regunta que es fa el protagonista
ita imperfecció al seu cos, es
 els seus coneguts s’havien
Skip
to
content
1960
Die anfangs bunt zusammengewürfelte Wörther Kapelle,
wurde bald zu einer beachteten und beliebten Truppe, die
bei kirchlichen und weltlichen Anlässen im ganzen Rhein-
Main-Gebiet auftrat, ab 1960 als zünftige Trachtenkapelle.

• • •

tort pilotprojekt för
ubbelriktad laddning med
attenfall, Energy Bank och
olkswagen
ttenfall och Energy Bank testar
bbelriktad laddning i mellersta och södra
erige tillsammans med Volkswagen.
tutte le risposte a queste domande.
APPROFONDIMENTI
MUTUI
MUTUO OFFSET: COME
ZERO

• • •

→ About this task: Every line above that includes the word "laddning" must appear in the answer.

→ Solved problem:
ubbelriktad laddning med
bbelriktad laddning i mellersta och södra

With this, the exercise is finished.